Human Rights Watch’s report titled “Dismantling a Free Society: Hong Kong One Year after the National Security Law” lays down the various steps taken by Beijing to alter Hong Kong’s sectors and institutions to bring them under direct control of China. Pro-democracy movement’s prominent leaders are being arrested and decapitated by Chinese authorities, all people including schoolchildren are being forced to publicly express their loyalty to China and Communist Party, and police and judiciary are being used as tools of Chinese government to enforce the law.

Maya Wang, senior China researcher at Human Rights Watch said, “Hong Kong people are watching the Chinese government take rapid-fire steps to destroy their democratic society. They used to talk about politics, run for office, and criticize the government, but that’s not just off-limits now, it’s punishable by up to life in prison.”

Beijing is systematically and in a very comprehensive manner leaving no stone unturned to transform once free territory of Hong Kong to be one that falls in line under China’s Communist Party. Simple civil and political rights that were always enjoyed by people of Hong Kong like freedom of expression, association, and peaceful assembly, access to information, and academic freedom, are now rapidly being erased by Beijing. Citizens can no longer participate in free and fair elections or run for office.
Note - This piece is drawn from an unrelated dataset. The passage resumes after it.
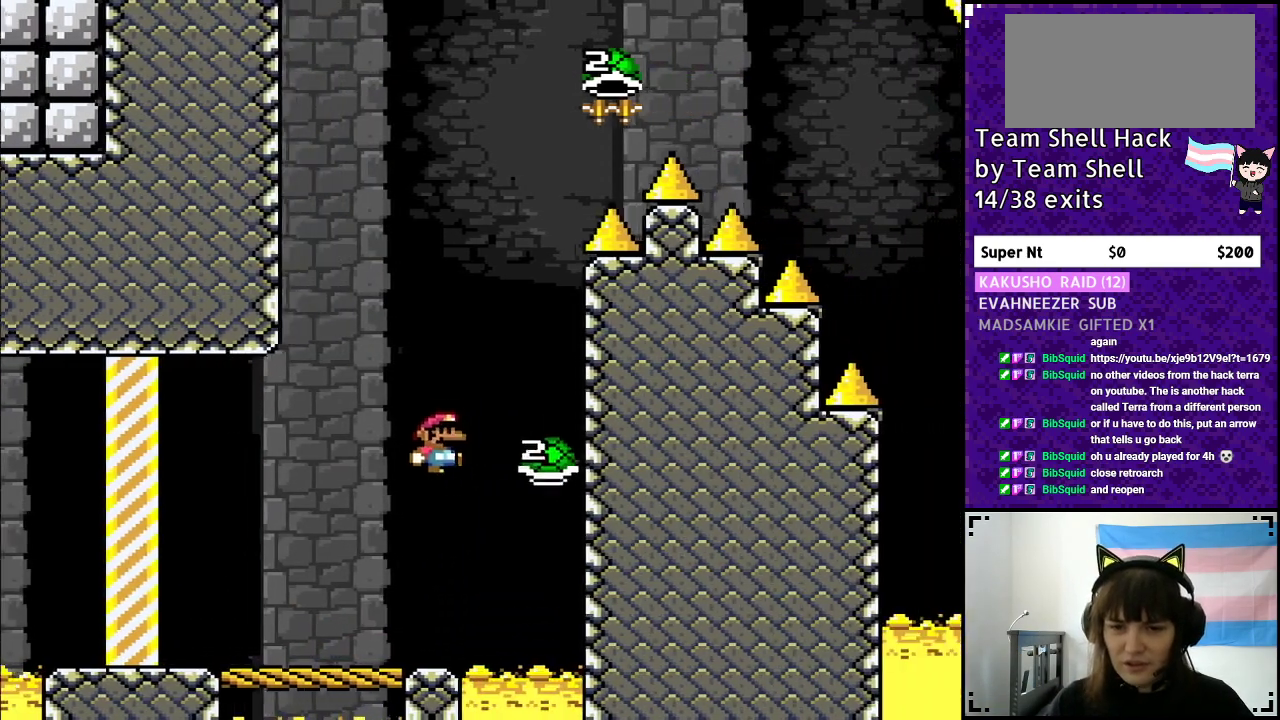
{"buttons": ["B", "Y", "DPAD_RIGHT"], "events": [[33, "DPAD_RIGHT", "up"], [83, "DPAD_LEFT", "down"], [350, "DPAD_LEFT", "up"], [450, "DPAD_RIGHT", "down"]]}
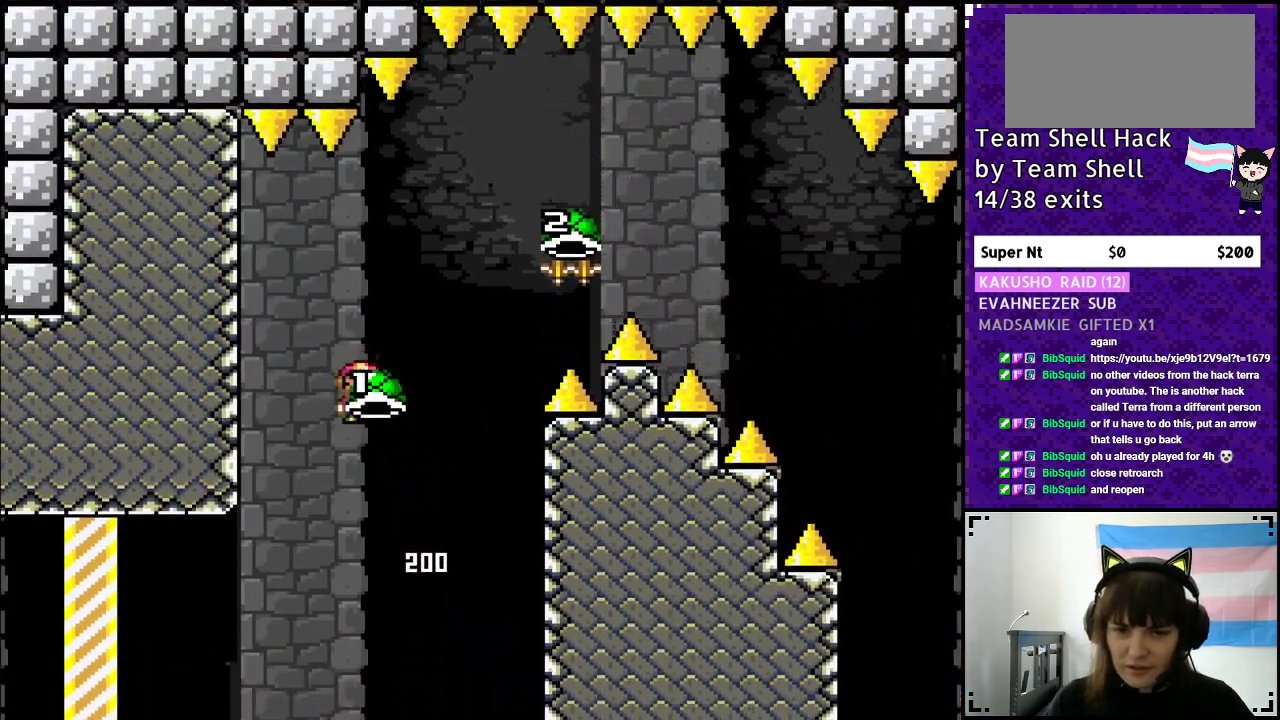
{"buttons": ["B", "Y", "DPAD_RIGHT"], "events": [[83, "Y", "up"], [167, "DPAD_RIGHT", "up"], [167, "Y", "down"], [250, "DPAD_RIGHT", "down"]]}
But the crackdown hasn’t stopped Hong Kong people from demonstrating their support and drive to fight for their human rights. One such exemplary example was June 4, the anniversary of the Tiananmen Massacre. Normally, the day would be marked by mass candlelight vigil in the Victoria Park, but any vigil is banned under the new law. Yet hundreds of people gathered outside park and raised cellphone lights to mimic the vigil and commemorate the anniversary. “Beijing should not underestimate the tenacity and creativity of Hong Kong people in their struggle for democracy and human rights,” Wang said.